**Material provided:**

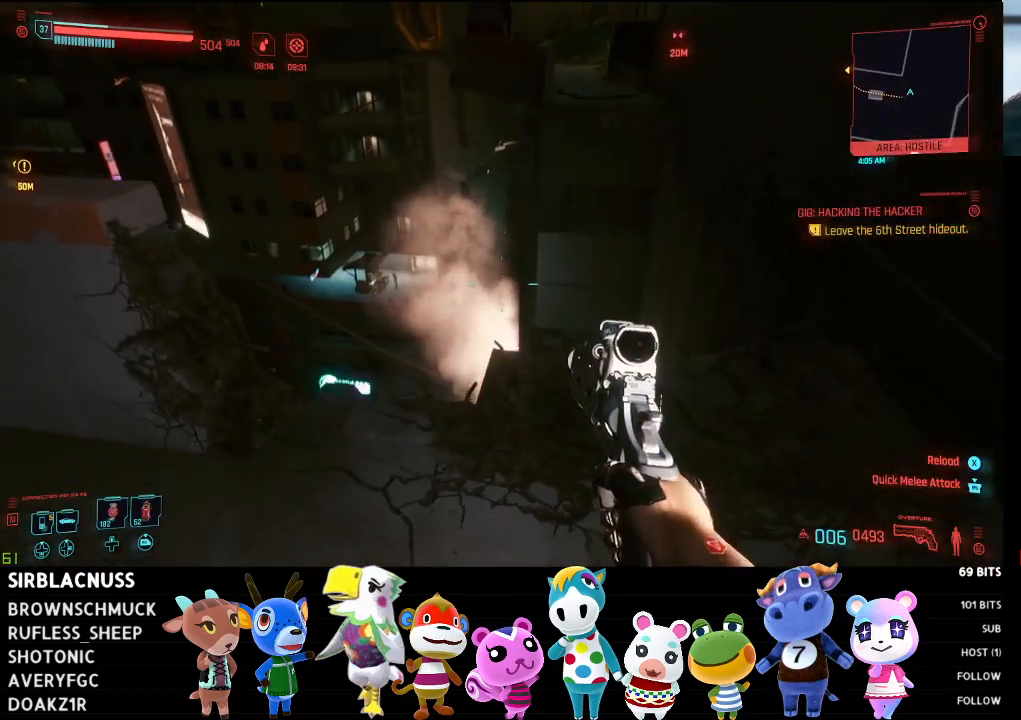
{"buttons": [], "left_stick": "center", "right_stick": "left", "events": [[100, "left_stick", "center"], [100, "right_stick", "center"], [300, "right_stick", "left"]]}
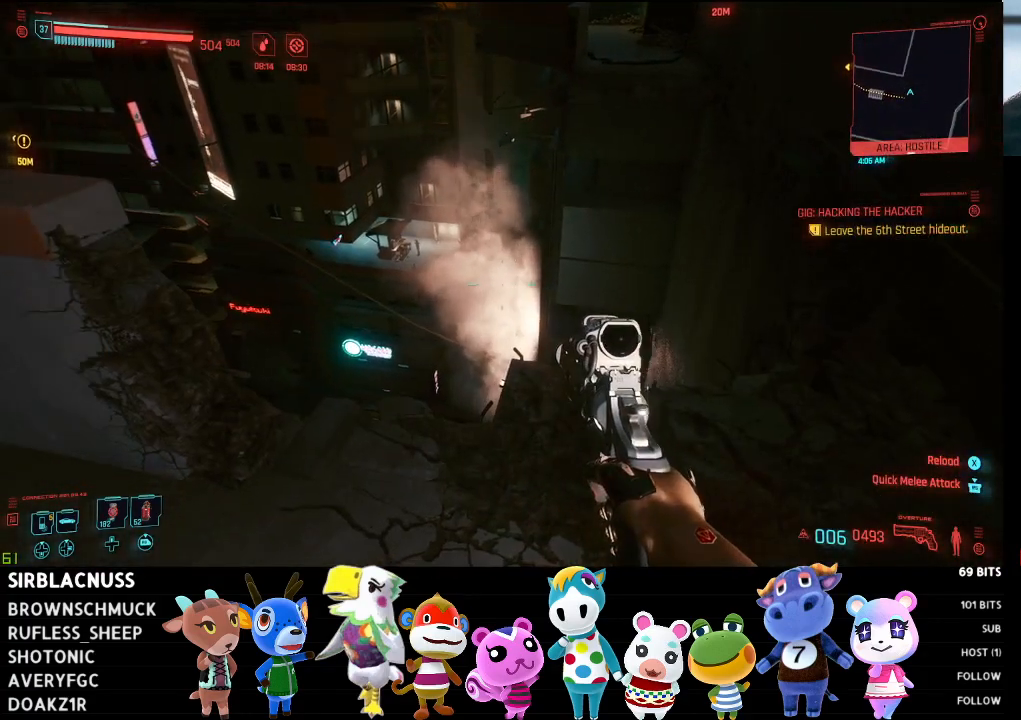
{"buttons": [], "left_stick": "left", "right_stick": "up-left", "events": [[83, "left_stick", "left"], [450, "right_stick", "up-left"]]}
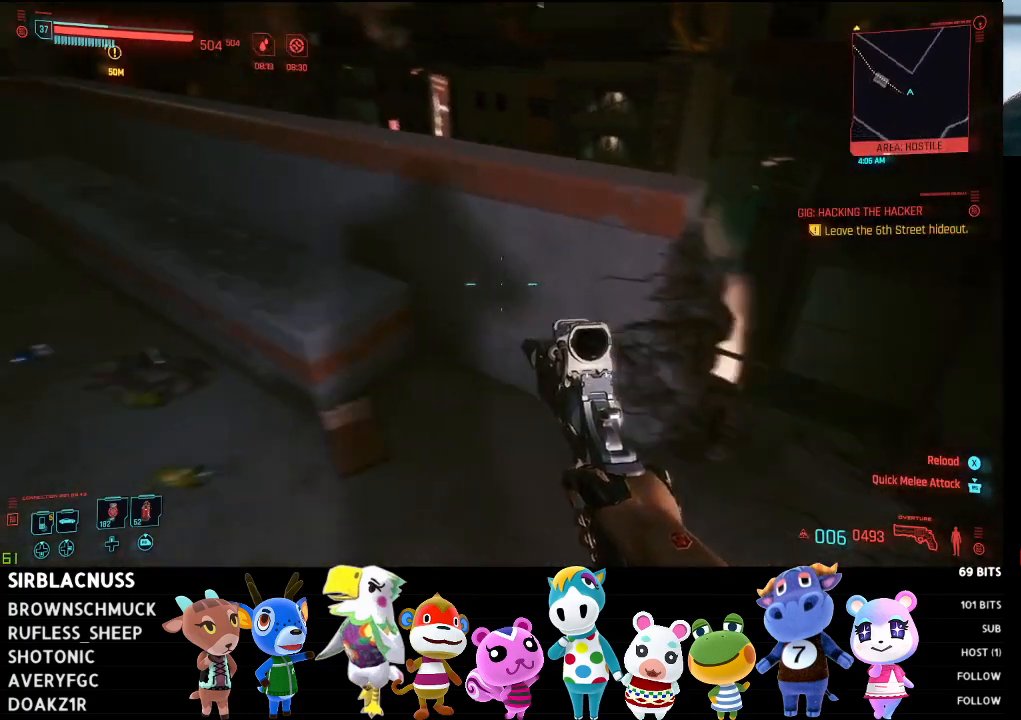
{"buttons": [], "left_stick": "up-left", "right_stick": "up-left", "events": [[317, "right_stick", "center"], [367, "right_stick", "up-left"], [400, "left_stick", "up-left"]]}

**Prompt:** The copy should match each line above exactly and contain no images.

**Response below:**
{"buttons": [], "left_stick": "center", "right_stick": "left", "events": [[100, "left_stick", "center"], [100, "right_stick", "center"], [300, "right_stick", "left"]]}
{"buttons": [], "left_stick": "left", "right_stick": "up-left", "events": [[83, "left_stick", "left"], [450, "right_stick", "up-left"]]}
{"buttons": [], "left_stick": "up-left", "right_stick": "up-left", "events": [[317, "right_stick", "center"], [367, "right_stick", "up-left"], [400, "left_stick", "up-left"]]}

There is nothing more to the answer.